### Document section
-=-=-

Working on fixing it!


----------



## A bottle of Red

Still can't find new threads separately from new posts on old threads. 
Also there is no choosing  pages/back button ontop of threads anymore only on bottom?


----------



## clementina2

lill_canele said:


> Click on the drop down arrow next to "Forums" on the top bar, it should appear. (This is for desktop).


Got it, thank you!


----------



## csshopper

1. How do I access the smilies?

2. Need a cheat sheet please for what the marks along the top mean. example “P” with a drop down arrow . Click on it, tried double click, nothing happens.

3. The pale gray printing of the top line is causing eye strain.  

4. Tried using the “Help” tab below. No help showed up, literally.

5. Can we please have a green vomit response in the “Like” list?


----------



## muchstuff

csshopper said:


> 1. How do I access the smilies?
> 
> 2. Need a cheat sheet please for what the marks along the top mean. example “P” with a drop down arrow . Click on it, tried double click, nothing happens.
> 
> 3. The pale gray printing of the top line is causing eye strain.
> 
> 4. Tried using the “Help” tab below. No help showed up, literally.
> 
> 5. Can we please have a green vomit response in the “Like” list?


Smilies are under "help" bottom right corner.


----------



## Hyacinth

muchstuff said:


> Smilies are under "help" bottom right corner.



On most Windows systems they are opened with the top Question Mark in the second pair of question marks at the top of the Reply box with the other formatting icons. But trying to figure out what some of those icons signify is almost impossible without clicking on them, they're very small and not intuitive at all except for the (*B)*old or the (_i_)talic. Newer browsers and OS's for phones or tablets may be different.

-=-=-

### Data extract
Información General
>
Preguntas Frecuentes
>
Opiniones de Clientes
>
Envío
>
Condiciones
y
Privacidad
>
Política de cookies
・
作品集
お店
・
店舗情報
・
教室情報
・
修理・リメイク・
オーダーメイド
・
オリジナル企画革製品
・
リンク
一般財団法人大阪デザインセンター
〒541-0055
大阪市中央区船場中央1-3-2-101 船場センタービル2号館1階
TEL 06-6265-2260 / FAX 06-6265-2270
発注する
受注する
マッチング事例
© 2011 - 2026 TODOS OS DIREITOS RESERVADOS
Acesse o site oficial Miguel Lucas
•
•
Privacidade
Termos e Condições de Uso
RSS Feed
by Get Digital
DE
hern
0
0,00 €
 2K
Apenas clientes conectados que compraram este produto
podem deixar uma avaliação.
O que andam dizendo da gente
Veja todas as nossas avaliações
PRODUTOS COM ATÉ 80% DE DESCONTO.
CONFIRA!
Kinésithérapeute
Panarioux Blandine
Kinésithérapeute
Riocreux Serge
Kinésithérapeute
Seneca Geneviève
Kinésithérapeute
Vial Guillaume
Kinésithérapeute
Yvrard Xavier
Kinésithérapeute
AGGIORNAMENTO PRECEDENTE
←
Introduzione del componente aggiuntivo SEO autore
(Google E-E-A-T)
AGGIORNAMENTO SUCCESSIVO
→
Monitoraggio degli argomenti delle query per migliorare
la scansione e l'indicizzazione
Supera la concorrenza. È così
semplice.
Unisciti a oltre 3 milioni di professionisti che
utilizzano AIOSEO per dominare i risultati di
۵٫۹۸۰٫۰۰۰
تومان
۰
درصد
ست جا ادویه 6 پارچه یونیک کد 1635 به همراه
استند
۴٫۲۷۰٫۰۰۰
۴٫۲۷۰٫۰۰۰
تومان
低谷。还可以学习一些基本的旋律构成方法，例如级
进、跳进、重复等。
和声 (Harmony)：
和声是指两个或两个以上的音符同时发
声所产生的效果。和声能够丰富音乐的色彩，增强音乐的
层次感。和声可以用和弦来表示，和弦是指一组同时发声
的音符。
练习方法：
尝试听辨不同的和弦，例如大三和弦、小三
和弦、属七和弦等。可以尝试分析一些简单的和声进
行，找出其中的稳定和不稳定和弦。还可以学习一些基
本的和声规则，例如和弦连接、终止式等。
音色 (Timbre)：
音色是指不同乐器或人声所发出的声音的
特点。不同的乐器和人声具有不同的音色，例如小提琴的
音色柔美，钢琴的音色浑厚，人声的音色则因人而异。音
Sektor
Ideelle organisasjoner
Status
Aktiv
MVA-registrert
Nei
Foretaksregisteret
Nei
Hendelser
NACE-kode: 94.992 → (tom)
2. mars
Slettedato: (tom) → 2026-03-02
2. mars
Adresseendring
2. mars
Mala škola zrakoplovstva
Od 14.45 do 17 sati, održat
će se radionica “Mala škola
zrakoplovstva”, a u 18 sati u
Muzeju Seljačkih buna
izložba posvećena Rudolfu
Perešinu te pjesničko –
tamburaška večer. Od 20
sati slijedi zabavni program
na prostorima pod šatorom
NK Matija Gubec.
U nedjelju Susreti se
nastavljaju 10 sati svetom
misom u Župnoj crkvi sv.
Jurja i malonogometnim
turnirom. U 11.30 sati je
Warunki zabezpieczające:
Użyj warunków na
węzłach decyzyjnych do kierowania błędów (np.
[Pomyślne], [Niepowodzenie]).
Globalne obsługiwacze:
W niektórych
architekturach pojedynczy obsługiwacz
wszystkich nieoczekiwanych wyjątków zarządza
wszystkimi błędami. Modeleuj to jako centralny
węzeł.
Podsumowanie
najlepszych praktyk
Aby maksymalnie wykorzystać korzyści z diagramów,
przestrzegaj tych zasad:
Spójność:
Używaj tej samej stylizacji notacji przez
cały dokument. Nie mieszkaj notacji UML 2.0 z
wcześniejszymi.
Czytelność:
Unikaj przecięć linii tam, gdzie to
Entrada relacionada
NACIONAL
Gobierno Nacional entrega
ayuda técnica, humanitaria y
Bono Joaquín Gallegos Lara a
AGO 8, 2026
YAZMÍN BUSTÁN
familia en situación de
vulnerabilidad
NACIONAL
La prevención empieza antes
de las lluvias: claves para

-=-=-

### Exercise instructions
a – Convert everything in the rows from the start down through the line containing "U nedjelju Susreti se" into a JSON list of strings, one string per line, with blank lines left out.
b – Carry on the forum thread about the site's new layout from the point where it stops.

### Expected responses
a –
[
  "Información General",
  ">",
  "Preguntas Frecuentes",
  ">",
  "Opiniones de Clientes",
  ">",
  "Envío",
  ">",
  "Condiciones",
  "y",
  "Privacidad",
  ">",
  "Política de cookies",
  "・",
  "作品集",
  "お店",
  "・",
  "店舗情報",
  "・",
  "教室情報",
  "・",
  "修理・リメイク・",
  "オーダーメイド",
  "・",
  "オリジナル企画革製品",
  "・",
  "リンク",
  "一般財団法人大阪デザインセンター",
  "〒541-0055",
  "大阪市中央区船場中央1-3-2-101 船場センタービル2号館1階",
  "TEL 06-6265-2260 / FAX 06-6265-2270",
  "発注する",
  "受注する",
  "マッチング事例",
  "© 2011 - 2026 TODOS OS DIREITOS RESERVADOS",
  "Acesse o site oficial Miguel Lucas",
  "•",
  "•",
  "Privacidade",
  "Termos e Condições de Uso",
  "RSS Feed",
  "by Get Digital",
  "DE",
  "hern",
  "0",
  "0,00 €",
  " 2K",
  "Apenas clientes conectados que compraram este produto",
  "podem deixar uma avaliação.",
  "O que andam dizendo da gente",
  "Veja todas as nossas avaliações",
  "PRODUTOS COM ATÉ 80% DE DESCONTO.",
  "CONFIRA!",
  "Kinésithérapeute",
  "Panarioux Blandine",
  "Kinésithérapeute",
  "Riocreux Serge",
  "Kinésithérapeute",
  "Seneca Geneviève",
  "Kinésithérapeute",
  "Vial Guillaume",
  "Kinésithérapeute",
  "Yvrard Xavier",
  "Kinésithérapeute",
  "AGGIORNAMENTO PRECEDENTE",
  "←",
  "Introduzione del componente aggiuntivo SEO autore",
  "(Google E-E-A-T)",
  "AGGIORNAMENTO SUCCESSIVO",
  "→",
  "Monitoraggio degli argomenti delle query per migliorare",
  "la scansione e l'indicizzazione",
  "Supera la concorrenza. È così",
  "semplice.",
  "Unisciti a oltre 3 milioni di professionisti che",
  "utilizzano AIOSEO per dominare i risultati di",
  "۵٫۹۸۰٫۰۰۰",
  "تومان",
  "۰",
  "درصد",
  "ست جا ادویه 6 پارچه یونیک کد 1635 به همراه",
  "استند",
  "۴٫۲۷۰٫۰۰۰",
  "۴٫۲۷۰٫۰۰۰",
  "تومان",
  "低谷。还可以学习一些基本的旋律构成方法，例如级",
  "进、跳进、重复等。",
  "和声 (Harmony)：",
  "和声是指两个或两个以上的音符同时发",
  "声所产生的效果。和声能够丰富音乐的色彩，增强音乐的",
  "层次感。和声可以用和弦来表示，和弦是指一组同时发声",
  "的音符。",
  "练习方法：",
  "尝试听辨不同的和弦，例如大三和弦、小三",
  "和弦、属七和弦等。可以尝试分析一些简单的和声进",
  "行，找出其中的稳定和不稳定和弦。还可以学习一些基",
  "本的和声规则，例如和弦连接、终止式等。",
  "音色 (Timbre)：",
  "音色是指不同乐器或人声所发出的声音的",
  "特点。不同的乐器和人声具有不同的音色，例如小提琴的",
  "音色柔美，钢琴的音色浑厚，人声的音色则因人而异。音",
  "Sektor",
  "Ideelle organisasjoner",
  "Status",
  "Aktiv",
  "MVA-registrert",
  "Nei",
  "Foretaksregisteret",
  "Nei",
  "Hendelser",
  "NACE-kode: 94.992 → (tom)",
  "2. mars",
  "Slettedato: (tom) → 2026-03-02",
  "2. mars",
  "Adresseendring",
  "2. mars",
  "Mala škola zrakoplovstva",
  "Od 14.45 do 17 sati, održat",
  "će se radionica “Mala škola",
  "zrakoplovstva”, a u 18 sati u",
  "Muzeju Seljačkih buna",
  "izložba posvećena Rudolfu",
  "Perešinu te pjesničko –",
  "tamburaška večer. Od 20",
  "sati slijedi zabavni program",
  "na prostorima pod šatorom",
  "NK Matija Gubec.",
  "U nedjelju Susreti se"
]

b –
----------



## muchstuff

Hyacinth said:


> On most Windows systems they are opened with the top Question Mark in the second pair of question marks at the top of the Reply box with the other formatting icons. But trying to figure out what some of those icons signify is almost impossible without clicking on them, they're very small and not intuitive at all except for the (*B)*old or the (_i_)talic. Newer browsers and OS's for phones or tablets may be different.


Oops, I was thinking about the extra ones, my bad.


----------



## Hyacinth

whateve said:


> the links are the top of the page showing replies and conversations are in a drop down menu under your user name. You can't read the replies, just see that someone replied.




Thanks, Whateve. On mine they're in a small red box or oval with a number in it that's _above_ my username.


----------



## Hyacinth

muchstuff said:


> Oops, I was thinking about the extra ones, my bad.




Gotcha.


----------



## Vlad

Hi all,

We've just updated TPF to the latest branch of the forum software. While I am working out all the kinks still, please use this thread to post any feedback you may have so I can have it addressed.

I have disabled the achievements / gamification elements, I don't think we will need those here.


----------



## lorihmatthews

I'm not a fan of all the grey space on both sides of the site. I'm on a Mac. I'd rather see more wording on the page so I don't have to hover over anything.


----------



## whateve

lorihmatthews said:


> I'm not a fan of all the grey space on both sides of the site. I'm on a Mac. I'd rather see more wording on the page so I don't have to hover over anything.
> 
> 
> View attachment 5447757


You should be able to click on the three dots at the top of the page next to the search box. Choose "toggle width" and the grey space will go away.


----------



## Vlad

lorihmatthews said:


> I'm not a fan of all the grey space on both sides of the site. I'm on a Mac. I'd rather see more wording on the page so I don't have to hover over anything.
> 
> 
> View attachment 5447757



Hit the three dots on the top right and _Toggle Width_


----------



## Miarta

Suggestion , next time instead stretching as horizontally can you please stretch as vertically .Thank you


----------



## Annawakes

Most of the issues I’m experiencing have already been brought up by others.

I just want to say, nobody likes change but it’s for our own good (here I need to figure out how to put a smiley).  I’m grateful for this forum and all of the work that goes into maintaining and improving it.  Thank you!!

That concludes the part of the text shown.